Weekly column by fitness experts Adam Wright and Jacqui Watson for the Waterford News & Star, in association with Kingfisher Fitness Club
AMONG my clients, motivation to workout is becoming more and more difficult to come by. Thankfully, the days getting longer and the weather getting better is making it easier to exercise outdoors. But for those people having trouble finding the motivation to do some strength training but who also find it hard mentally not to do some strength training what are some options? How simple (not easy) can you make home workouts and still have them be effective? Let’s talk about it!
Create a checklist
Forget about fancy programs and routines and try to let go of how much you miss the gym (it sucks but doing nothing because you can’t workout in a gym only hurts you). Create a checklist. A list of exercises you’re going to get done over the next seven days. Some exercises could even be on the list twice (in fact that would probably be a good idea) but start out with everything just once. Now get them done and tick them off anyway you can. You don’t need an hour to do some push ups. Take 10 minutes in the morning, get them done and tick them off. If you have energy in the evening of the same day do some lunges. 10 minutes. Done.
If motivation is lacking then we want our workouts to be as short as possible and create as much value as possible from that short timeframe. For that reason big movements that challenge multiple muscle groups are going to be the best bang for our buck.

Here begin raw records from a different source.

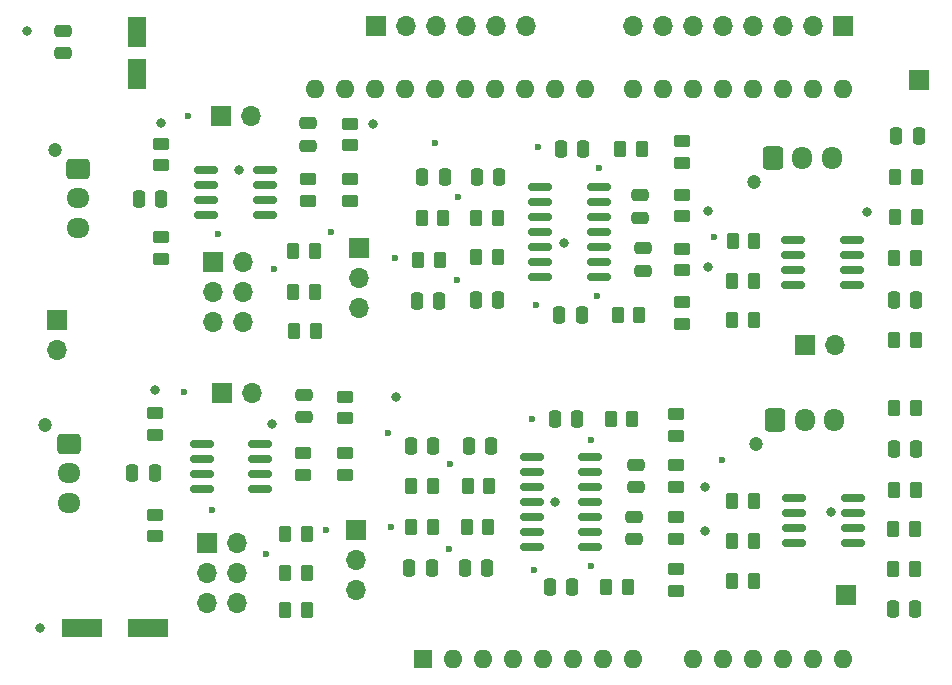
<source format=gbr>
%TF.GenerationSoftware,KiCad,Pcbnew,8.0.4*%
%TF.CreationDate,2024-11-27T12:35:37+01:00*%
%TF.ProjectId,Filtre_V2_FPGA_SMD-SMH_LD,46696c74-7265-45f5-9632-5f465047415f,rev?*%
%TF.SameCoordinates,Original*%
%TF.FileFunction,Soldermask,Top*%
%TF.FilePolarity,Negative*%
%FSLAX46Y46*%
G04 Gerber Fmt 4.6, Leading zero omitted, Abs format (unit mm)*
G04 Created by KiCad (PCBNEW 8.0.4) date 2024-11-27 12:35:37*
%MOMM*%
%LPD*%
G01*
G04 APERTURE LIST*
G04 Aperture macros list*
%AMRoundRect*
0 Rectangle with rounded corners*
0 $1 Rounding radius*
0 $2 $3 $4 $5 $6 $7 $8 $9 X,Y pos of 4 corners*
0 Add a 4 corners polygon primitive as box body*
4,1,4,$2,$3,$4,$5,$6,$7,$8,$9,$2,$3,0*
0 Add four circle primitives for the rounded corners*
1,1,$1+$1,$2,$3*
1,1,$1+$1,$4,$5*
1,1,$1+$1,$6,$7*
1,1,$1+$1,$8,$9*
0 Add four rect primitives between the rounded corners*
20,1,$1+$1,$2,$3,$4,$5,0*
20,1,$1+$1,$4,$5,$6,$7,0*
20,1,$1+$1,$6,$7,$8,$9,0*
20,1,$1+$1,$8,$9,$2,$3,0*%
G04 Aperture macros list end*
%ADD10RoundRect,0.250000X-0.475000X0.250000X-0.475000X-0.250000X0.475000X-0.250000X0.475000X0.250000X0*%
%ADD11RoundRect,0.250000X-0.250000X-0.475000X0.250000X-0.475000X0.250000X0.475000X-0.250000X0.475000X0*%
%ADD12RoundRect,0.250000X-0.450000X0.262500X-0.450000X-0.262500X0.450000X-0.262500X0.450000X0.262500X0*%
%ADD13RoundRect,0.250000X-0.262500X-0.450000X0.262500X-0.450000X0.262500X0.450000X-0.262500X0.450000X0*%
%ADD14C,1.200000*%
%ADD15RoundRect,0.250000X-0.725000X0.600000X-0.725000X-0.600000X0.725000X-0.600000X0.725000X0.600000X0*%
%ADD16O,1.950000X1.700000*%
%ADD17RoundRect,0.250000X0.450000X-0.262500X0.450000X0.262500X-0.450000X0.262500X-0.450000X-0.262500X0*%
%ADD18R,3.500000X1.600000*%
%ADD19R,1.700000X1.700000*%
%ADD20O,1.700000X1.700000*%
%ADD21RoundRect,0.150000X-0.825000X-0.150000X0.825000X-0.150000X0.825000X0.150000X-0.825000X0.150000X0*%
%ADD22RoundRect,0.250000X0.262500X0.450000X-0.262500X0.450000X-0.262500X-0.450000X0.262500X-0.450000X0*%
%ADD23R,1.600000X2.600000*%
%ADD24RoundRect,0.250000X-0.600000X-0.725000X0.600000X-0.725000X0.600000X0.725000X-0.600000X0.725000X0*%
%ADD25O,1.700000X1.950000*%
%ADD26RoundRect,0.250000X0.475000X-0.250000X0.475000X0.250000X-0.475000X0.250000X-0.475000X-0.250000X0*%
%ADD27R,1.600000X1.600000*%
%ADD28O,1.600000X1.600000*%
%ADD29C,0.600000*%
%ADD30C,0.800000*%
G04 APERTURE END LIST*
D10*
%TO.C,C25*%
X155200000Y-103050000D03*
X155200000Y-104950000D03*
%TD*%
D11*
%TO.C,C27*%
X176950000Y-115300000D03*
X178850000Y-115300000D03*
%TD*%
%TO.C,C14*%
X177050000Y-89100000D03*
X178950000Y-89100000D03*
%TD*%
D12*
%TO.C,R1*%
X115000000Y-75875000D03*
X115000000Y-77700000D03*
%TD*%
D11*
%TO.C,C8*%
X141650000Y-89100000D03*
X143550000Y-89100000D03*
%TD*%
D13*
%TO.C,R21*%
X126187500Y-85000000D03*
X128012500Y-85000000D03*
%TD*%
D14*
%TO.C,J1*%
X106000000Y-76400000D03*
D15*
X108000000Y-78000000D03*
D16*
X108000000Y-80500000D03*
X108000000Y-83000000D03*
%TD*%
D13*
%TO.C,R38*%
X152687500Y-113400000D03*
X154512500Y-113400000D03*
%TD*%
D12*
%TO.C,R29*%
X114525000Y-107287500D03*
X114525000Y-109112500D03*
%TD*%
D13*
%TO.C,R33*%
X140887500Y-108300000D03*
X142712500Y-108300000D03*
%TD*%
D11*
%TO.C,C22*%
X147950000Y-113400000D03*
X149850000Y-113400000D03*
%TD*%
D17*
%TO.C,R14*%
X159100000Y-86612500D03*
X159100000Y-84787500D03*
%TD*%
D12*
%TO.C,R45*%
X158600000Y-98787500D03*
X158600000Y-100612500D03*
%TD*%
D13*
%TO.C,R24*%
X177187500Y-78700000D03*
X179012500Y-78700000D03*
%TD*%
D18*
%TO.C,C1*%
X108300000Y-116850000D03*
X113900000Y-116850000D03*
%TD*%
D17*
%TO.C,R39*%
X158600000Y-109312500D03*
X158600000Y-107487500D03*
%TD*%
D19*
%TO.C,J11*%
X172780000Y-65900000D03*
D20*
X170240000Y-65900000D03*
X167700000Y-65900000D03*
X165160000Y-65900000D03*
X162620000Y-65900000D03*
X160080000Y-65900000D03*
X157540000Y-65900000D03*
X155000000Y-65900000D03*
%TD*%
D11*
%TO.C,C12*%
X148850000Y-76300000D03*
X150750000Y-76300000D03*
%TD*%
D13*
%TO.C,R47*%
X176987500Y-108500000D03*
X178812500Y-108500000D03*
%TD*%
D17*
%TO.C,R44*%
X158600000Y-113712500D03*
X158600000Y-111887500D03*
%TD*%
D12*
%TO.C,R42*%
X127075000Y-102087500D03*
X127075000Y-103912500D03*
%TD*%
%TO.C,R15*%
X159100000Y-80187500D03*
X159100000Y-82012500D03*
%TD*%
D13*
%TO.C,R22*%
X126187500Y-88400000D03*
X128012500Y-88400000D03*
%TD*%
D21*
%TO.C,U3*%
X168525000Y-83995000D03*
X168525000Y-85265000D03*
X168525000Y-86535000D03*
X168525000Y-87805000D03*
X173475000Y-87805000D03*
X173475000Y-86535000D03*
X173475000Y-85265000D03*
X173475000Y-83995000D03*
%TD*%
D19*
%TO.C,J8*%
X173000000Y-114100000D03*
%TD*%
D13*
%TO.C,R31*%
X140987500Y-104900000D03*
X142812500Y-104900000D03*
%TD*%
D19*
%TO.C,J13*%
X120175000Y-96975000D03*
D20*
X122715000Y-96975000D03*
%TD*%
D11*
%TO.C,C17*%
X136050000Y-111800000D03*
X137950000Y-111800000D03*
%TD*%
%TO.C,C15*%
X177250000Y-75200000D03*
X179150000Y-75200000D03*
%TD*%
D13*
%TO.C,R10*%
X153887500Y-76300000D03*
X155712500Y-76300000D03*
%TD*%
%TO.C,R4*%
X163387500Y-90800000D03*
X165212500Y-90800000D03*
%TD*%
D11*
%TO.C,C19*%
X141050000Y-101500000D03*
X142950000Y-101500000D03*
%TD*%
D12*
%TO.C,R12*%
X131000000Y-74187500D03*
X131000000Y-76012500D03*
%TD*%
D21*
%TO.C,U5*%
X146425000Y-102390000D03*
X146425000Y-103660000D03*
X146425000Y-104930000D03*
X146425000Y-106200000D03*
X146425000Y-107470000D03*
X146425000Y-108740000D03*
X146425000Y-110010000D03*
X151375000Y-110010000D03*
X151375000Y-108740000D03*
X151375000Y-107470000D03*
X151375000Y-106200000D03*
X151375000Y-104930000D03*
X151375000Y-103660000D03*
X151375000Y-102390000D03*
%TD*%
D13*
%TO.C,R43*%
X177087500Y-98300000D03*
X178912500Y-98300000D03*
%TD*%
D11*
%TO.C,C6*%
X113150000Y-80587500D03*
X115050000Y-80587500D03*
%TD*%
D13*
%TO.C,R23*%
X177187500Y-82100000D03*
X179012500Y-82100000D03*
%TD*%
%TO.C,R13*%
X153687500Y-90400000D03*
X155512500Y-90400000D03*
%TD*%
D12*
%TO.C,R19*%
X159100000Y-75687500D03*
X159100000Y-77512500D03*
%TD*%
D19*
%TO.C,J14*%
X118925000Y-109660000D03*
D20*
X118925000Y-112200000D03*
X118925000Y-114740000D03*
X121465000Y-109660000D03*
X121465000Y-112200000D03*
X121465000Y-114740000D03*
%TD*%
D11*
%TO.C,C24*%
X148350000Y-99200000D03*
X150250000Y-99200000D03*
%TD*%
D22*
%TO.C,R2*%
X165212500Y-87500000D03*
X163387500Y-87500000D03*
%TD*%
D13*
%TO.C,R8*%
X141687500Y-85500000D03*
X143512500Y-85500000D03*
%TD*%
D12*
%TO.C,R3*%
X115000000Y-83787500D03*
X115000000Y-85612500D03*
%TD*%
D23*
%TO.C,C2*%
X113000000Y-66400000D03*
X113000000Y-70000000D03*
%TD*%
D11*
%TO.C,C20*%
X140750000Y-111800000D03*
X142650000Y-111800000D03*
%TD*%
D13*
%TO.C,R32*%
X136187500Y-108300000D03*
X138012500Y-108300000D03*
%TD*%
D19*
%TO.C,J10*%
X131500000Y-108620000D03*
D20*
X131500000Y-111160000D03*
X131500000Y-113700000D03*
%TD*%
D14*
%TO.C,RV1*%
X165200000Y-79100000D03*
D24*
X166800000Y-77100000D03*
D25*
X169300000Y-77100000D03*
X171800000Y-77100000D03*
%TD*%
D12*
%TO.C,R37*%
X130625000Y-97287500D03*
X130625000Y-99112500D03*
%TD*%
D10*
%TO.C,C9*%
X127500000Y-74150000D03*
X127500000Y-76050000D03*
%TD*%
D13*
%TO.C,R5*%
X137087500Y-82200000D03*
X138912500Y-82200000D03*
%TD*%
D19*
%TO.C,J5*%
X120050000Y-73575000D03*
D20*
X122590000Y-73575000D03*
%TD*%
D13*
%TO.C,R34*%
X163387500Y-106100000D03*
X165212500Y-106100000D03*
%TD*%
D26*
%TO.C,C11*%
X155800000Y-86650000D03*
X155800000Y-84750000D03*
%TD*%
D19*
%TO.C,J6*%
X119425000Y-85875000D03*
D20*
X119425000Y-88415000D03*
X119425000Y-90955000D03*
X121965000Y-85875000D03*
X121965000Y-88415000D03*
X121965000Y-90955000D03*
%TD*%
D19*
%TO.C,J3*%
X131800000Y-84700000D03*
D20*
X131800000Y-87240000D03*
X131800000Y-89780000D03*
%TD*%
D11*
%TO.C,C18*%
X112575000Y-103800000D03*
X114475000Y-103800000D03*
%TD*%
D19*
%TO.C,J2*%
X106200000Y-90825000D03*
D20*
X106200000Y-93365000D03*
%TD*%
D13*
%TO.C,R20*%
X177087500Y-92500000D03*
X178912500Y-92500000D03*
%TD*%
D19*
%TO.C,J7*%
X179200000Y-70500000D03*
%TD*%
D17*
%TO.C,R18*%
X159100000Y-91112500D03*
X159100000Y-89287500D03*
%TD*%
D10*
%TO.C,C3*%
X106700000Y-66300000D03*
X106700000Y-68200000D03*
%TD*%
D11*
%TO.C,C5*%
X136650000Y-89200000D03*
X138550000Y-89200000D03*
%TD*%
D13*
%TO.C,R46*%
X125512500Y-108900000D03*
X127337500Y-108900000D03*
%TD*%
D19*
%TO.C,J12*%
X133200000Y-65900000D03*
D20*
X135740000Y-65900000D03*
X138280000Y-65900000D03*
X140820000Y-65900000D03*
X143360000Y-65900000D03*
X145900000Y-65900000D03*
%TD*%
D12*
%TO.C,R16*%
X127500000Y-78887500D03*
X127500000Y-80712500D03*
%TD*%
D10*
%TO.C,C21*%
X127125000Y-97150000D03*
X127125000Y-99050000D03*
%TD*%
D13*
%TO.C,R6*%
X141687500Y-82200000D03*
X143512500Y-82200000D03*
%TD*%
D11*
%TO.C,C16*%
X136150000Y-101500000D03*
X138050000Y-101500000D03*
%TD*%
D13*
%TO.C,R28*%
X163387500Y-112900000D03*
X165212500Y-112900000D03*
%TD*%
D12*
%TO.C,R40*%
X158600000Y-103087500D03*
X158600000Y-104912500D03*
%TD*%
D10*
%TO.C,C13*%
X155600000Y-80250000D03*
X155600000Y-82150000D03*
%TD*%
D13*
%TO.C,R17*%
X177087500Y-85600000D03*
X178912500Y-85600000D03*
%TD*%
D14*
%TO.C,RV2*%
X165400000Y-101300000D03*
D24*
X167000000Y-99300000D03*
D25*
X169500000Y-99300000D03*
X172000000Y-99300000D03*
%TD*%
D13*
%TO.C,R30*%
X136187500Y-104900000D03*
X138012500Y-104900000D03*
%TD*%
%TO.C,R41*%
X177087500Y-105200000D03*
X178912500Y-105200000D03*
%TD*%
D21*
%TO.C,U6*%
X168625000Y-105895000D03*
X168625000Y-107165000D03*
X168625000Y-108435000D03*
X168625000Y-109705000D03*
X173575000Y-109705000D03*
X173575000Y-108435000D03*
X173575000Y-107165000D03*
X173575000Y-105895000D03*
%TD*%
D19*
%TO.C,J4*%
X169525000Y-92900000D03*
D20*
X172065000Y-92900000D03*
%TD*%
D13*
%TO.C,R25*%
X126287500Y-91700000D03*
X128112500Y-91700000D03*
%TD*%
D12*
%TO.C,R27*%
X114525000Y-98687500D03*
X114525000Y-100512500D03*
%TD*%
D11*
%TO.C,C10*%
X148750000Y-90400000D03*
X150650000Y-90400000D03*
%TD*%
D13*
%TO.C,R35*%
X153100000Y-99200000D03*
X154925000Y-99200000D03*
%TD*%
D17*
%TO.C,R11*%
X131000000Y-80712500D03*
X131000000Y-78887500D03*
%TD*%
D11*
%TO.C,C26*%
X177050000Y-101700000D03*
X178950000Y-101700000D03*
%TD*%
D26*
%TO.C,C23*%
X155100000Y-109350000D03*
X155100000Y-107450000D03*
%TD*%
D21*
%TO.C,U2*%
X147125000Y-79590000D03*
X147125000Y-80860000D03*
X147125000Y-82130000D03*
X147125000Y-83400000D03*
X147125000Y-84670000D03*
X147125000Y-85940000D03*
X147125000Y-87210000D03*
X152075000Y-87210000D03*
X152075000Y-85940000D03*
X152075000Y-84670000D03*
X152075000Y-83400000D03*
X152075000Y-82130000D03*
X152075000Y-80860000D03*
X152075000Y-79590000D03*
%TD*%
D13*
%TO.C,R48*%
X176987500Y-111900000D03*
X178812500Y-111900000D03*
%TD*%
D21*
%TO.C,U4*%
X118450000Y-101295000D03*
X118450000Y-102565000D03*
X118450000Y-103835000D03*
X118450000Y-105105000D03*
X123400000Y-105105000D03*
X123400000Y-103835000D03*
X123400000Y-102565000D03*
X123400000Y-101295000D03*
%TD*%
D11*
%TO.C,C4*%
X137150000Y-78700000D03*
X139050000Y-78700000D03*
%TD*%
D13*
%TO.C,R7*%
X136787500Y-85700000D03*
X138612500Y-85700000D03*
%TD*%
D14*
%TO.C,J9*%
X105200000Y-99700000D03*
D15*
X107200000Y-101300000D03*
D16*
X107200000Y-103800000D03*
X107200000Y-106300000D03*
%TD*%
D17*
%TO.C,R36*%
X130625000Y-103912500D03*
X130625000Y-102087500D03*
%TD*%
D13*
%TO.C,R9*%
X163412500Y-84105000D03*
X165237500Y-84105000D03*
%TD*%
D21*
%TO.C,U1*%
X118825000Y-78095000D03*
X118825000Y-79365000D03*
X118825000Y-80635000D03*
X118825000Y-81905000D03*
X123775000Y-81905000D03*
X123775000Y-80635000D03*
X123775000Y-79365000D03*
X123775000Y-78095000D03*
%TD*%
D22*
%TO.C,R26*%
X165212500Y-109500000D03*
X163387500Y-109500000D03*
%TD*%
D13*
%TO.C,R49*%
X125512500Y-112200000D03*
X127337500Y-112200000D03*
%TD*%
%TO.C,R50*%
X125512500Y-115400000D03*
X127337500Y-115400000D03*
%TD*%
D11*
%TO.C,C7*%
X141750000Y-78700000D03*
X143650000Y-78700000D03*
%TD*%
D27*
%TO.C,A1*%
X137225000Y-119530000D03*
D28*
X139765000Y-119530000D03*
X142305000Y-119530000D03*
X144845000Y-119530000D03*
X147385000Y-119530000D03*
X149925000Y-119530000D03*
X152465000Y-119530000D03*
X155005000Y-119530000D03*
X160085000Y-119530000D03*
X162625000Y-119530000D03*
X165165000Y-119530000D03*
X167705000Y-119530000D03*
X170245000Y-119530000D03*
X172785000Y-119530000D03*
X172785000Y-71270000D03*
X170245000Y-71270000D03*
X167705000Y-71270000D03*
X165165000Y-71270000D03*
X162625000Y-71270000D03*
X160085000Y-71270000D03*
X157545000Y-71270000D03*
X155005000Y-71270000D03*
X150945000Y-71270000D03*
X148405000Y-71270000D03*
X145865000Y-71270000D03*
X143325000Y-71270000D03*
X140785000Y-71270000D03*
X138245000Y-71270000D03*
X135705000Y-71270000D03*
X133165000Y-71270000D03*
X130625000Y-71270000D03*
X128085000Y-71270000D03*
%TD*%
D29*
X140200000Y-80400000D03*
X139500000Y-103000000D03*
X139400000Y-110200000D03*
X140100000Y-87400000D03*
D30*
X133000000Y-74200000D03*
X114500000Y-96700000D03*
X148400000Y-106200000D03*
X161100000Y-108700000D03*
X134900000Y-97300000D03*
X161299996Y-86299996D03*
X174800000Y-81700000D03*
X161313173Y-81586827D03*
X115000000Y-74100000D03*
X161099974Y-104912500D03*
X149100000Y-84300000D03*
X121600000Y-78100000D03*
X104749997Y-116849997D03*
X103700000Y-66350000D03*
X171700000Y-107100000D03*
X124400000Y-99600000D03*
D29*
X134800000Y-85600000D03*
X138200000Y-75800000D03*
X146800000Y-89500000D03*
X146900000Y-76200000D03*
X151900000Y-88800000D03*
X134500000Y-108300000D03*
X134200000Y-100400000D03*
X146600000Y-112000000D03*
X146400000Y-99200000D03*
X151400000Y-111600000D03*
X119800000Y-83500000D03*
X124600000Y-86500000D03*
X129400000Y-83400000D03*
X117300000Y-73500000D03*
X117000000Y-96900000D03*
X129000000Y-108600000D03*
X119325000Y-106900000D03*
X123925000Y-110600000D03*
X161850000Y-83750000D03*
X152100000Y-77900000D03*
X151400000Y-101000000D03*
X162500001Y-102700001D03*
M02*

</source>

For lower body consider starting with squats then reverse lunges then rear foot elevated split squats as the previous one runs out of challenge. Once you’ve consistently shown you can get these done consider adding stiff leg deadlifts or b-stance stiff leg deadlifts and moving onto single leg deadlifts in time. (You can Google any of these for instructions, I checked).
For the upper body: push ups and inverted rows are a great foundation. Bent over rows and shoulder press if you have weight (a sandbag will work). Pull ups, self assisted pull ups (see exrx.net for the version I mean) if you have a bar you can hang from and even a lat pull down if you have resistance bands.
Just do 30 reps
Once you have your checklist just do 30 of each exercise broken up as needed (like do as many as you can in the first round, don’t just break it up into three tens… challenge yourself). If 30 reps takes you three or more rounds then next time try to get a couple more reps in the first and second round until you don’t need the third round anymore. If 30 reps takes you two or even only one round then make the exercise harder next time (the goal is to pass the two set test and then make it harder and try again the next day in a progressive cycle). If you have more load, add a bit. If there’s a harder variation of the exercise, do that instead. If there’s no other way to make things harder, then add 10 reps to your total for that exercise (but apply the same rules to your next workout as above just using the bigger number).
Could you do more? Sure, absolutely! But we’re talking about workouts for people lacking motivation, remember. This method is quick and simple (it really is, I swear. Message me on Instagram or Facebook if it doesn’t make sense @AdamWrightPT) and more importantly it has built in progression, something sorely lacking from many home workouts you’ll find on social media. Jumping around the living room to get red faced and sweaty does not an effective workout make. Don’t get me wrong, they can be fun, but do make sure you’re also doing something such that you can look at your notes for the last month (oh yeah, take notes!) and show me you’re getting stronger.